Let’s look to lady liberty and revise gifted programs


Sally Lichner

This is a sample for the types of questions that can appear on the Otis-Lennon School Ability Test, referred to as OLSAT, which is one of the two tests that four year olds must currently complete to gain admission to the gifted and talented program in New York City.

A picture with four garments of clothing, three shirts and a pair of pants, sits on the table in front of a four year old as a teacher reads, “Which one of these does not belong?” to the child they are testing. Questions similar to this that ask children what is missing from a pattern or what does not belong are common on the test four year olds in New York City must take in order to gain acceptance into the current gifted and talented program.

According to the New York Department of Education, Mayor Bill de Blasio plans to eliminate this current model for the gifted program and replace it with a new initiative for the 2022 and 2023 school year entitled “Brillant NYC.” This shift would provide the opportunity for approximately 65,000 kindergartners to have a gifted education in comparison with the 2,500 students who are given the opportunity under the current model.

NYC’s diverse population helps to make NYC an important cultural center of the United States. As a country we should look to the cultural influence of NYC and work to expand gifted education programs around the country to meet the expanded audience that “Brilliant NYC” aims to reach.

Currently, there are several fatal flaws that need to be addressed in gifted and talented programs – the first being their exclusive nature.

From a young age, we were taught that sharing is caring, but the exclusive nature of many gifted programs prevents learning opportunities from being shared with the vast majority of students.

At the gifted program in my elementary school, only five of the approximately 60 students in my grade got the opportunity to be in the gifted and talented program. In my middle school, there was a gifted and talented program for English, which had no more than 30 students for both seventh and eighth grade combined.

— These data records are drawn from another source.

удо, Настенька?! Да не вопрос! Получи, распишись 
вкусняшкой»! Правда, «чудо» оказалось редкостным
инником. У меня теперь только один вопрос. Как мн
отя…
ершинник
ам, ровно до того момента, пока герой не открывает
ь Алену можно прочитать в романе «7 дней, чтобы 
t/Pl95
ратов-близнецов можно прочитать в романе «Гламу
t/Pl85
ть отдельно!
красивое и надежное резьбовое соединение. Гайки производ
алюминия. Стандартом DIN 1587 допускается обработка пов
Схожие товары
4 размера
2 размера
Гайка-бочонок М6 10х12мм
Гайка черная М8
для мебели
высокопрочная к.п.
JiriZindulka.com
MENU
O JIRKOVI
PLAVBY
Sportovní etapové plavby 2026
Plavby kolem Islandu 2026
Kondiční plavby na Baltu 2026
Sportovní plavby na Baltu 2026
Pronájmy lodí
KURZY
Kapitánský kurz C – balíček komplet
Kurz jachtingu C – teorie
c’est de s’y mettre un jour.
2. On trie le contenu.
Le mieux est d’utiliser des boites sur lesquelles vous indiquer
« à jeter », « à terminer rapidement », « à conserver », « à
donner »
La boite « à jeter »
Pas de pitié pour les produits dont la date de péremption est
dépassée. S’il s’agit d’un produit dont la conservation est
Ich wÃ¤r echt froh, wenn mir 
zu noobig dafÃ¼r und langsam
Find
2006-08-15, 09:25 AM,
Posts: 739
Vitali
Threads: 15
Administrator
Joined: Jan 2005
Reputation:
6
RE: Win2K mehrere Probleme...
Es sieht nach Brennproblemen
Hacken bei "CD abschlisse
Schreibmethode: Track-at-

While gifted programs, in concept, have a positive intention of wanting to assist students in furthering their learning, the miniscule amount of children who get admitted prevents many other highly capable students from having the same opportunities. This pushes some students further ahead while others get left behind.

I can attest to the fact that gifted programs do benefit the students that get to be a part of them. Being in the gifted English and Language Arts class in middle school helped to set me up for success when I took an honors English class my freshman year of high school. However, I noticed that some of my peers who were not in the gifted program struggled making the adjustment from middle school to the honors class in high school.

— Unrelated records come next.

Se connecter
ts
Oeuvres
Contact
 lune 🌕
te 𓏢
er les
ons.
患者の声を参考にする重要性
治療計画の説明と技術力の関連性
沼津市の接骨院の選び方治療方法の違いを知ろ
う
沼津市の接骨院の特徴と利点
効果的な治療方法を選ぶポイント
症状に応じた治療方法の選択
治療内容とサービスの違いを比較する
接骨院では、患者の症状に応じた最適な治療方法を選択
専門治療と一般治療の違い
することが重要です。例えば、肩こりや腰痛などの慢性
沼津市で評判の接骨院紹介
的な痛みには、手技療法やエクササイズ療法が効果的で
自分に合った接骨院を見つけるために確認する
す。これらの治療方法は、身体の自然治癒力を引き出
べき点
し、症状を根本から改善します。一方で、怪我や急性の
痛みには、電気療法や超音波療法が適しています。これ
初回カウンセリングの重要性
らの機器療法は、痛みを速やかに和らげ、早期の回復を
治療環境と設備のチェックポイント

Also seen in gifted programs across the country is their contribution to what is commonly referred to as the “achievement gap.” This is the difference in the academic achievement of students based on groupings such as race or socioeconomic status.

This can be seen in the old model of gifted programs in NYC, where wealthier families can afford to send their four year olds to test preparation classes to prepare them for the test. There are many patterns in the types of questions asked on the test, such as asking the child which picture does not belong in the group. If children have already been exposed to hearing these types of questions in preparatory classes, there is a greater chance that these children will perform better than children not previously exposed to the questions.

There is also racial underrepresentation in gifted programs across the country, which is an area that hopes to be addressed by “Brilliant NYC.” According to Associated Press News, there are approximately one million children in the NYC public school system, two-thirds of whom are either Black or Latino. However, this is not currently reflected in gifted programs as of the 16,000 students in the gifted program, only one quarter of them are Black or Latino.

I also made a similar observation with my gifted program from elementary school. Although my school is not nearly as diverse as the public schools in NYC, the program still did not fully reflect the diversity that is seen in our school district. In my gifted programs in both elementary and middle school, the majority of my classmates were white or Asian, which aligns with the statistics seen in gifted programs in NYC.

While gifted programs may have good intentions, the execution of many programs still needs considerable improvement to make a gifted education accessible to more students while also reflecting the level of diversity found in the school district. “Brilliant NYC,” is not a flawless plan, but it provides a plan to promote equality and diversity in gifted education while simultaneously creating a call for action for other gifted programs to consider their faults and how improvements can be made.